TO DO | Could you output every record below exactly, leaving out the pictures?

◇ ◇ ◇ ◇

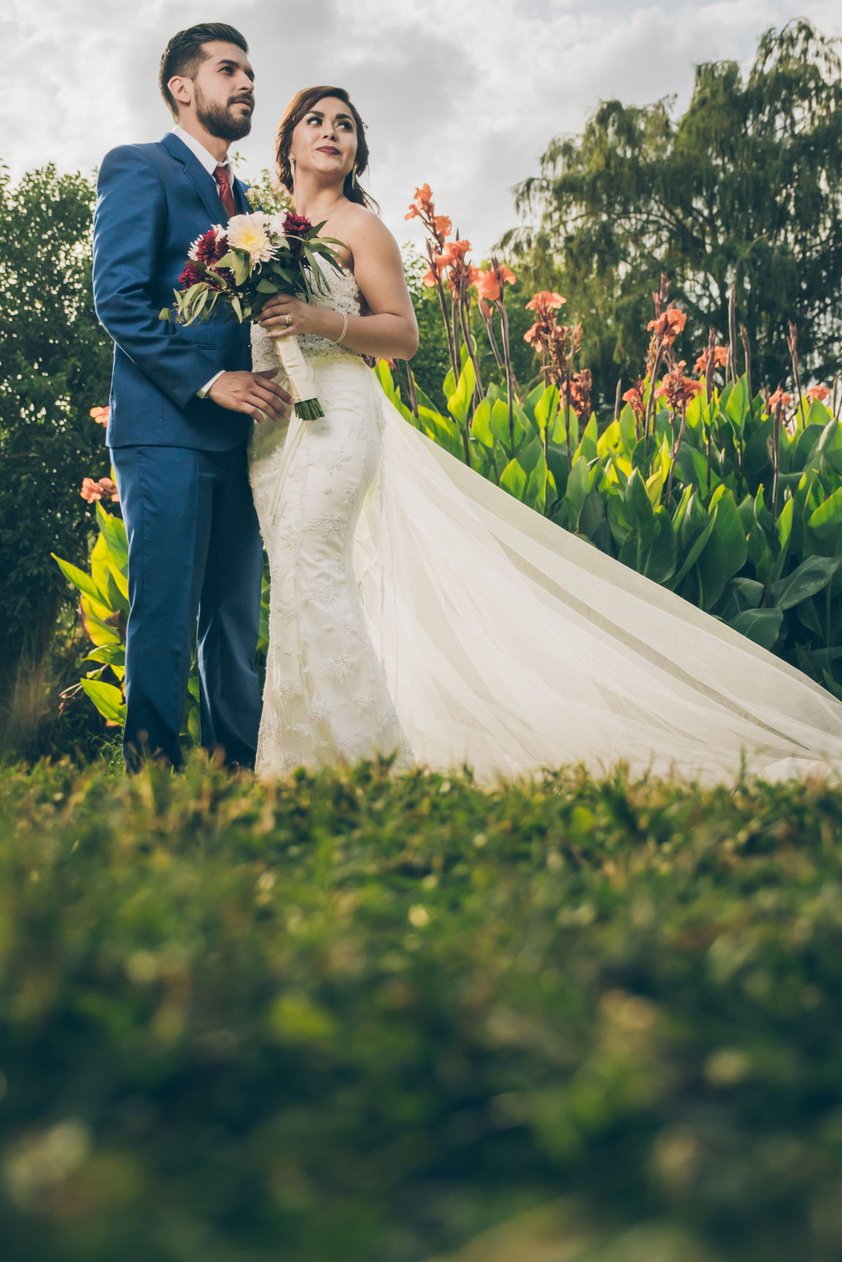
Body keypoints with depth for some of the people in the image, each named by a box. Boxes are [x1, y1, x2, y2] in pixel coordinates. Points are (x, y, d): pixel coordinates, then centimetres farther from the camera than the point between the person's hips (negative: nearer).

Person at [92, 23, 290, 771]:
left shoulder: (243, 199, 24)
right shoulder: (139, 169, 1)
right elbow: (118, 298, -11)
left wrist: (267, 389, 4)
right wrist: (207, 381, -18)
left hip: (236, 437, 7)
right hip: (167, 431, -7)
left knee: (235, 626, 7)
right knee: (166, 621, -8)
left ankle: (240, 774, 11)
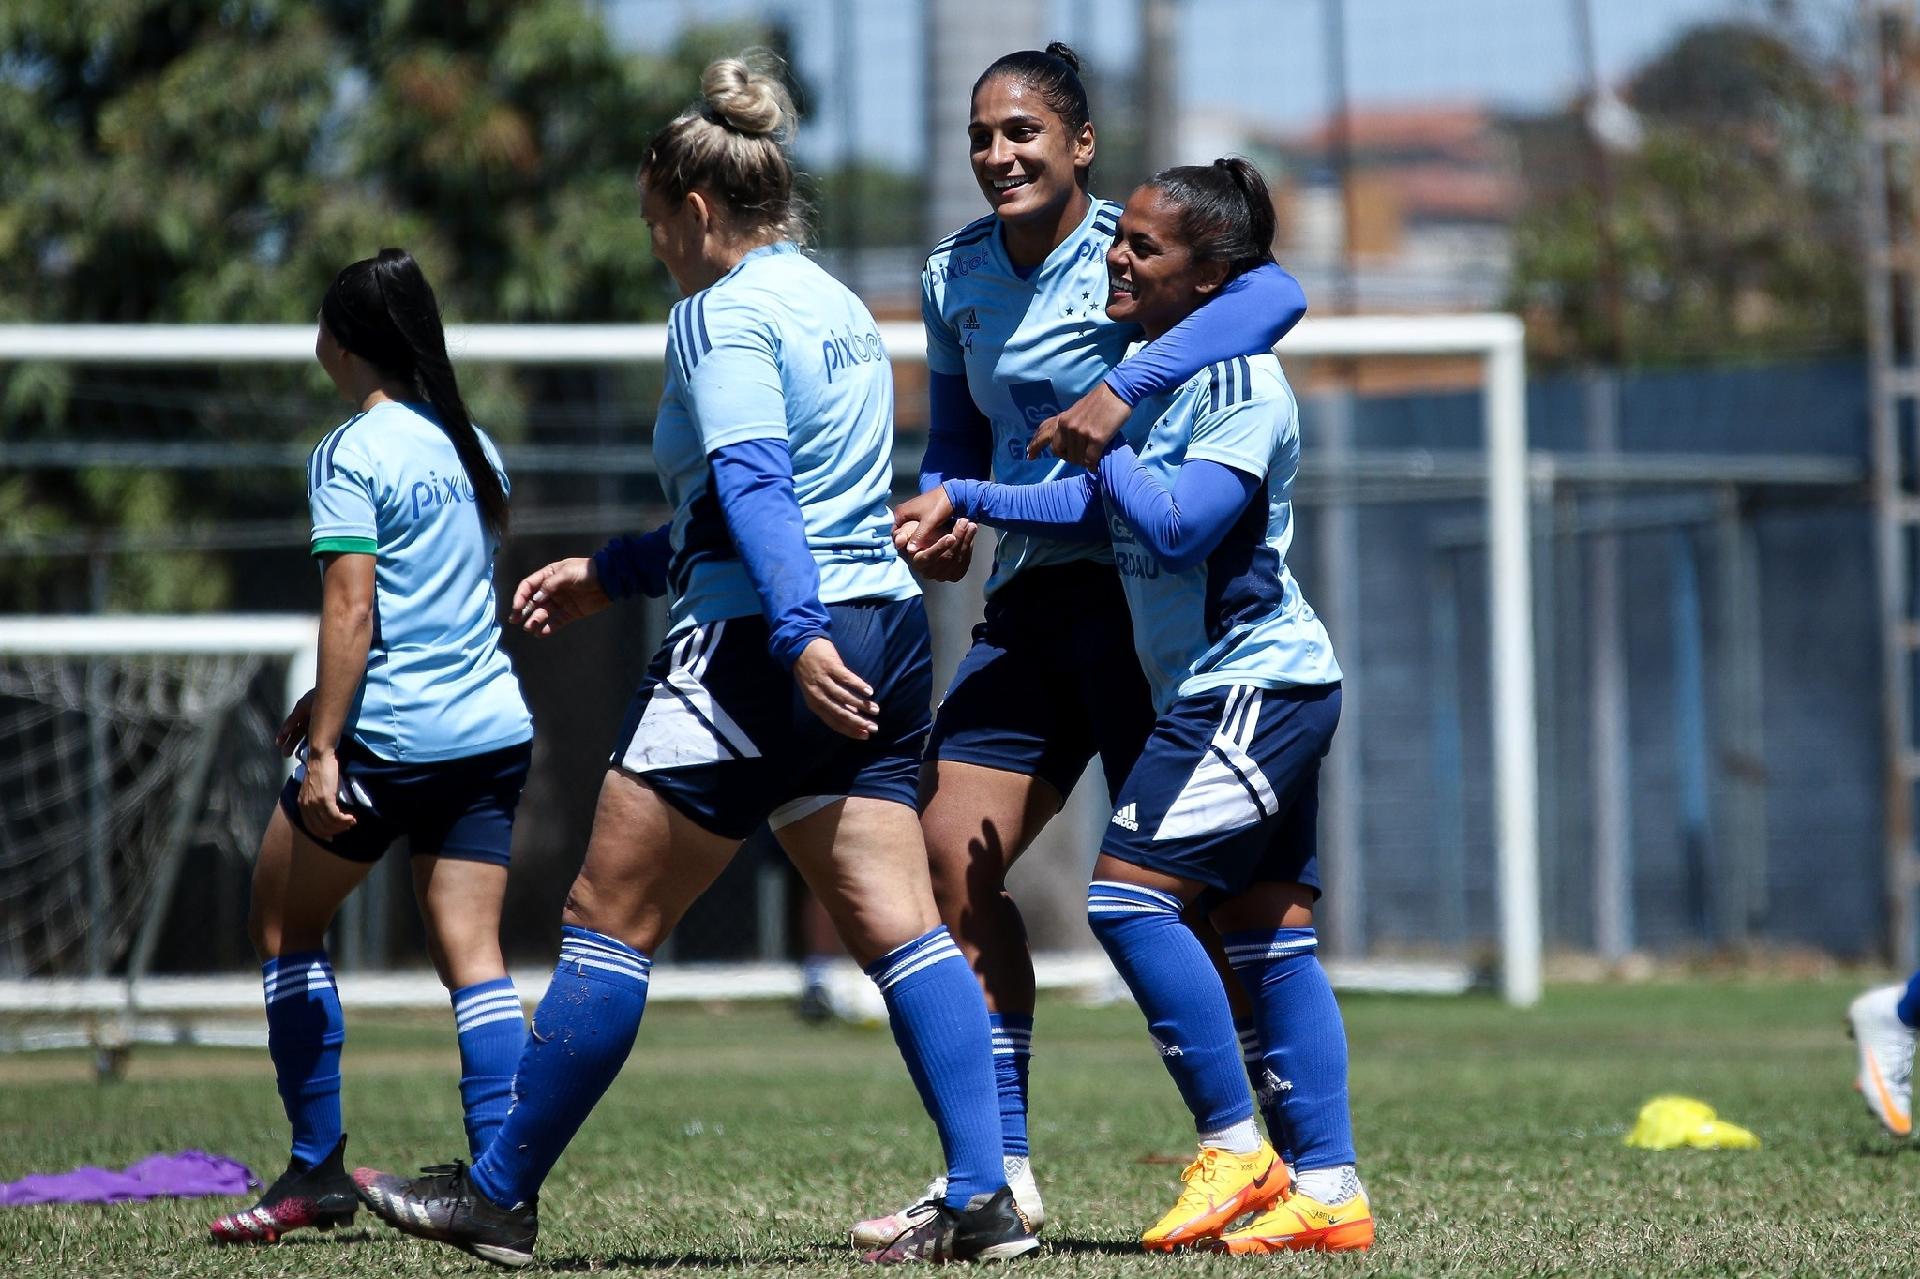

◇ ◇ ◇ ◇

WRITTEN SOLUTION |
Body keypoints with depth for some of the people in the image, each named by a box. Boxes are [x1, y1, x2, y2] in pixel coordinates. Points are (x, y, d): pixel coordinates, then centimetres farther from the camera than the point between the person's hips (negative: nearer).

Person at [92, 23, 290, 771]:
left shoulder: (243, 199, 24)
right shoulder: (139, 169, 1)
right elbow: (118, 298, -11)
left wrist: (267, 389, 4)
right wrist: (207, 381, -18)
left hip: (236, 437, 7)
right hip: (167, 431, -7)
left knee: (235, 626, 7)
right knee: (166, 621, -8)
left ankle: (240, 774, 11)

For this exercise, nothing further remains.